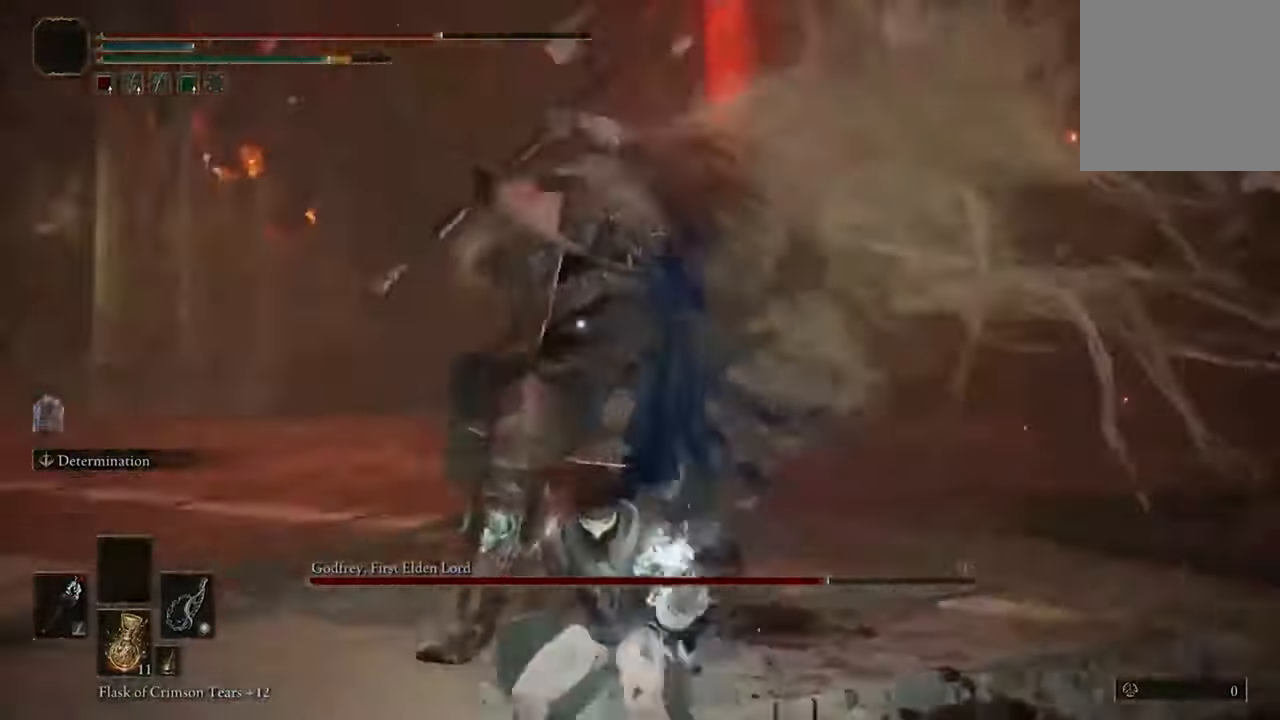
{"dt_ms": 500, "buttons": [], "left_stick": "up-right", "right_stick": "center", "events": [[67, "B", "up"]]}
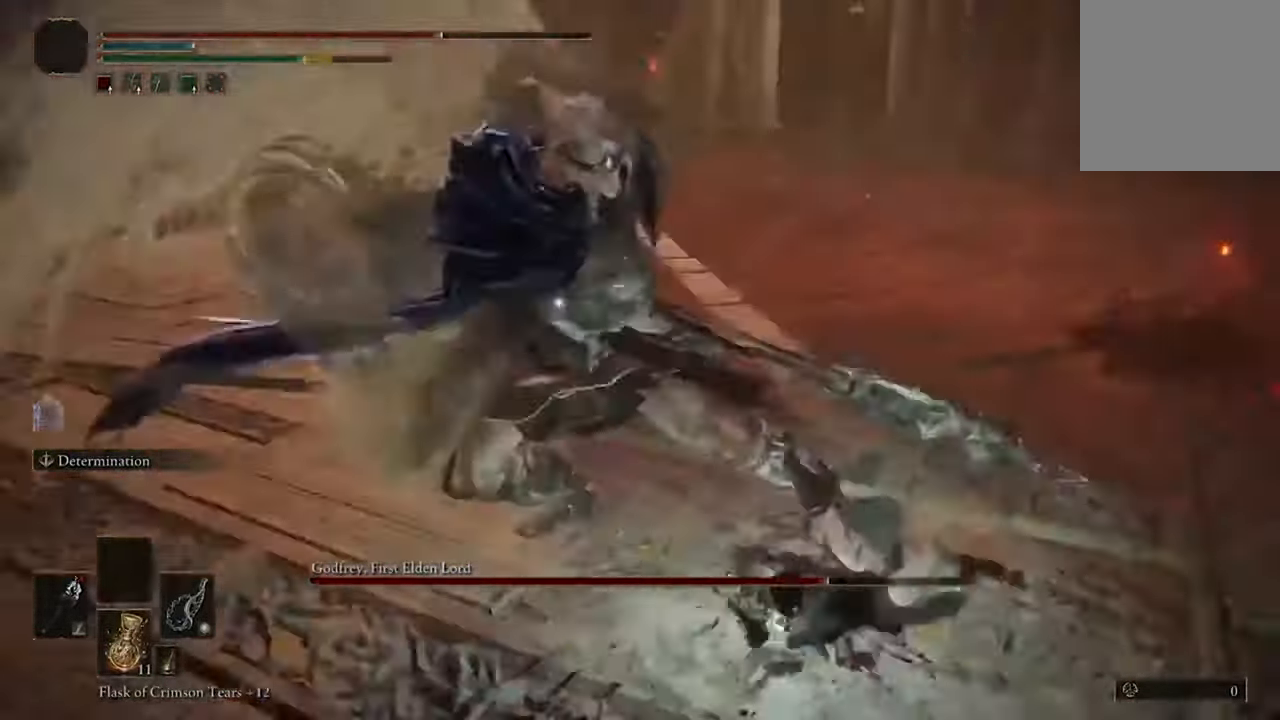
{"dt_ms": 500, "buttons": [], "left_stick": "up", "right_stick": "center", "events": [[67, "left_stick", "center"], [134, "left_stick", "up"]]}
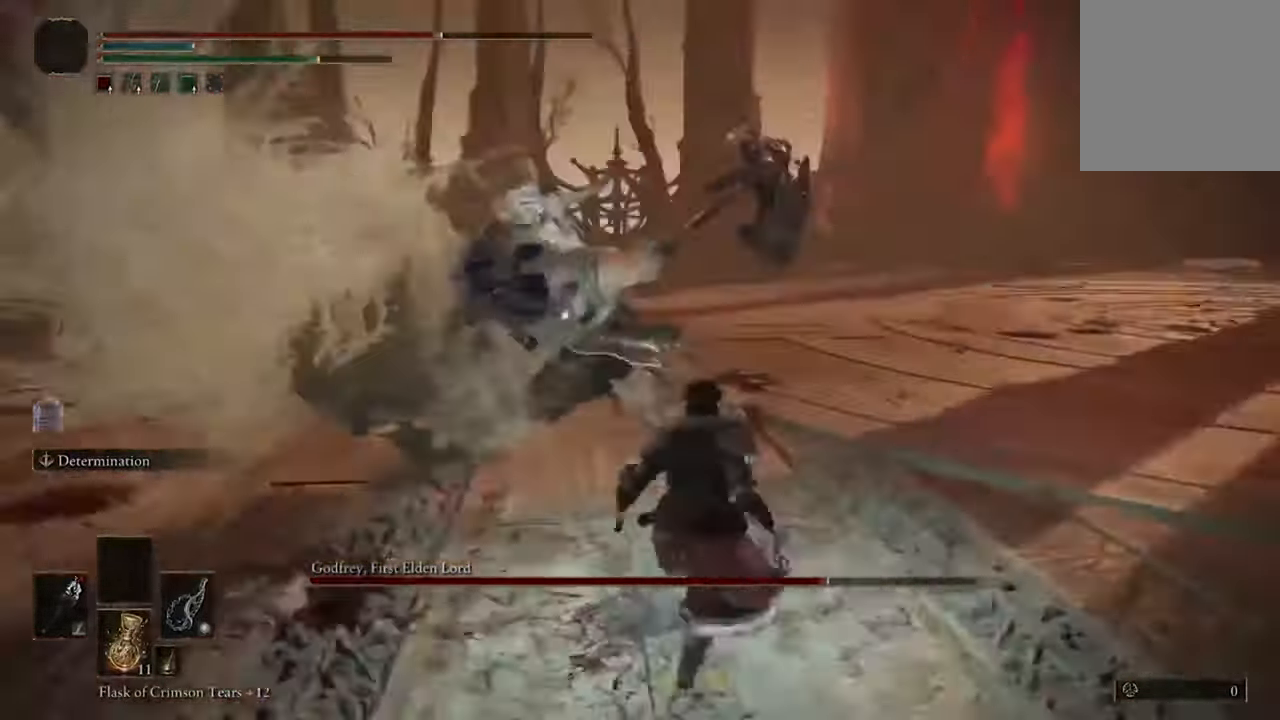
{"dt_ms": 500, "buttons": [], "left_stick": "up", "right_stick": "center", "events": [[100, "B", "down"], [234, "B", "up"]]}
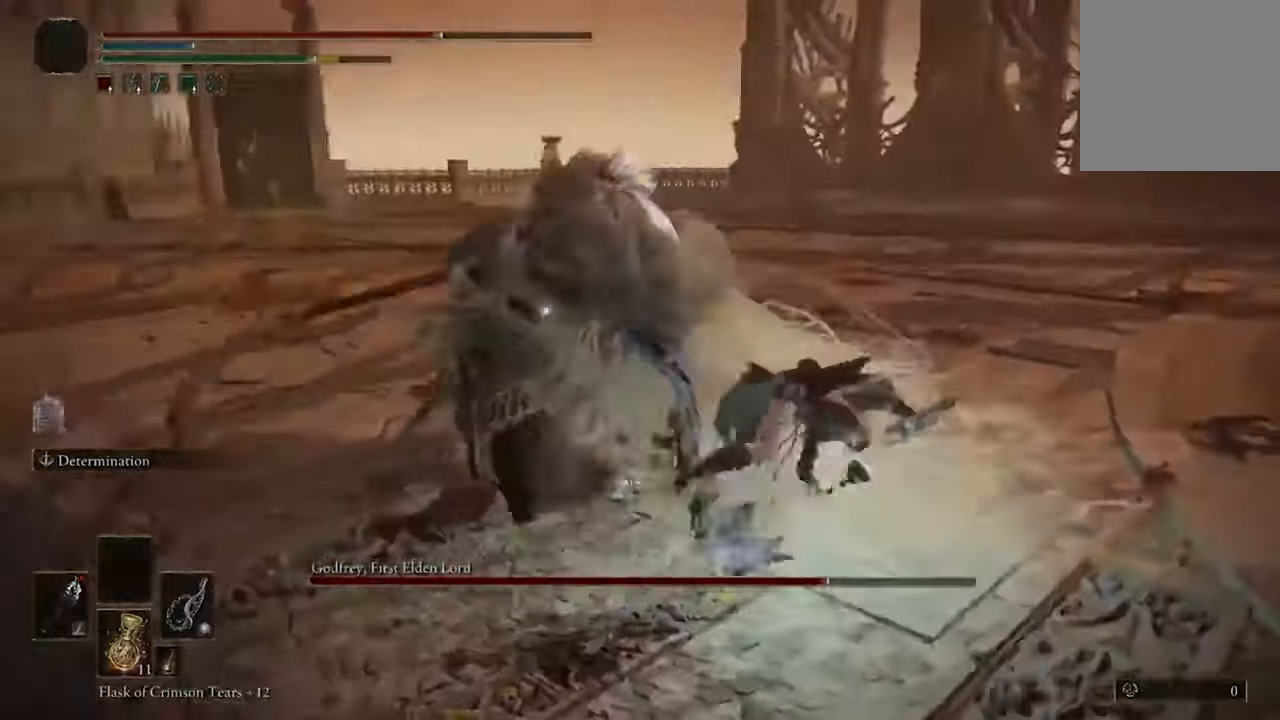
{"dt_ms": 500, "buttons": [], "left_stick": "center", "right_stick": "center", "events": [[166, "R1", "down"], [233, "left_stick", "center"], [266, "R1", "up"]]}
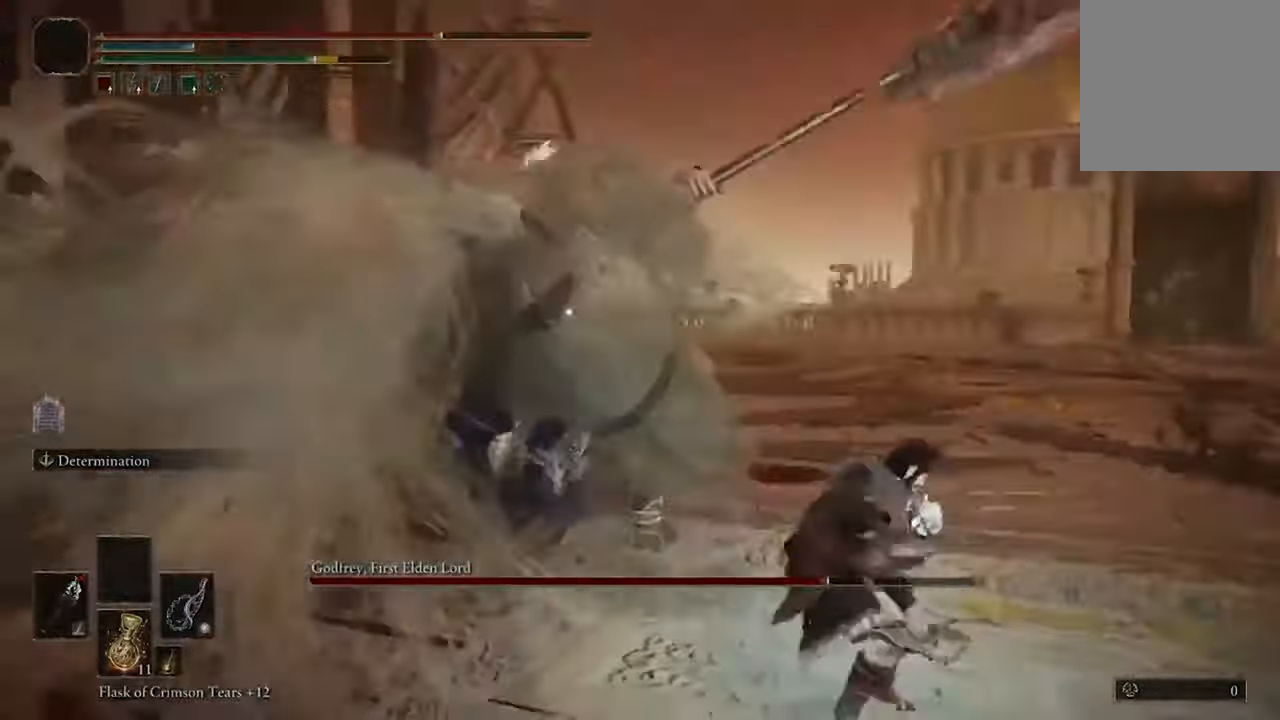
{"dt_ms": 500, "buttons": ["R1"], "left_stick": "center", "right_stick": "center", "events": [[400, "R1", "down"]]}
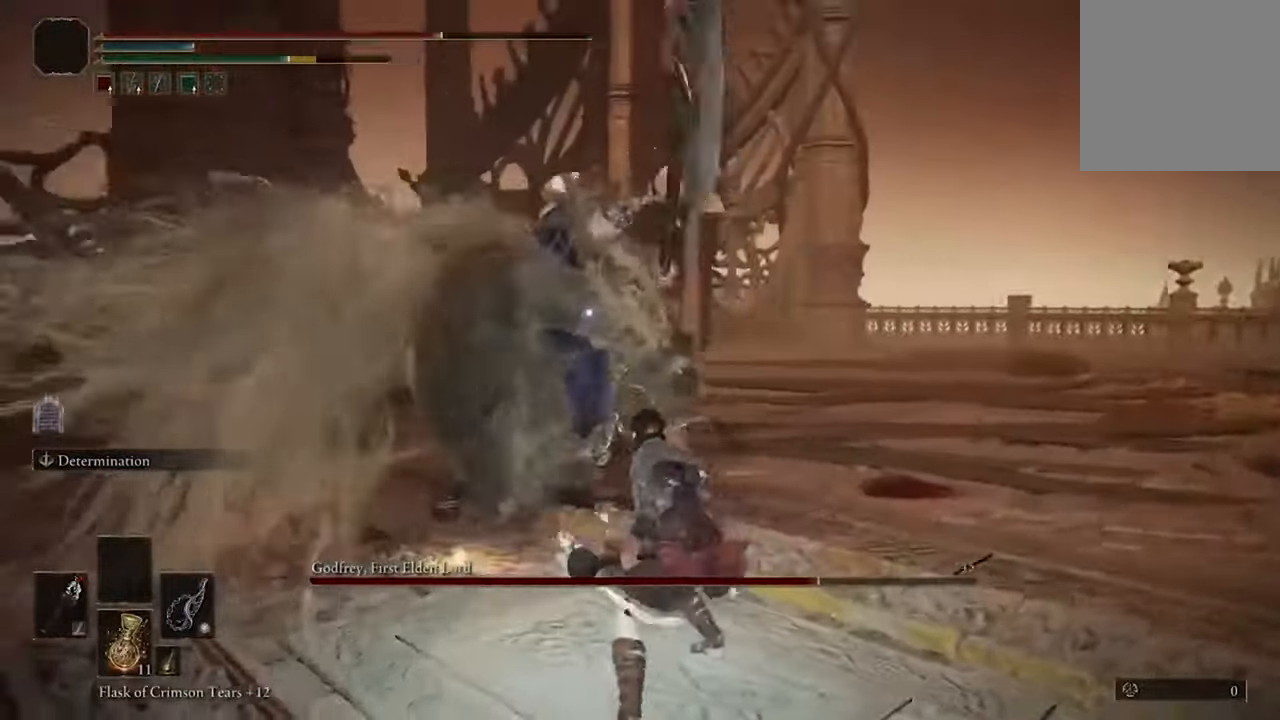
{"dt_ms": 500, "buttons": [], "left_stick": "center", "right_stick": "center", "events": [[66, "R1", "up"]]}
┄┄┄┄┄┄
» **TO DO**:
Could you copy each line in the listing above that includes the word "down"?

» **EXERCISE RESPONSE**:
{"dt_ms": 500, "buttons": [], "left_stick": "up", "right_stick": "center", "events": [[100, "B", "down"], [234, "B", "up"]]}
{"dt_ms": 500, "buttons": [], "left_stick": "center", "right_stick": "center", "events": [[166, "R1", "down"], [233, "left_stick", "center"], [266, "R1", "up"]]}
{"dt_ms": 500, "buttons": ["R1"], "left_stick": "center", "right_stick": "center", "events": [[400, "R1", "down"]]}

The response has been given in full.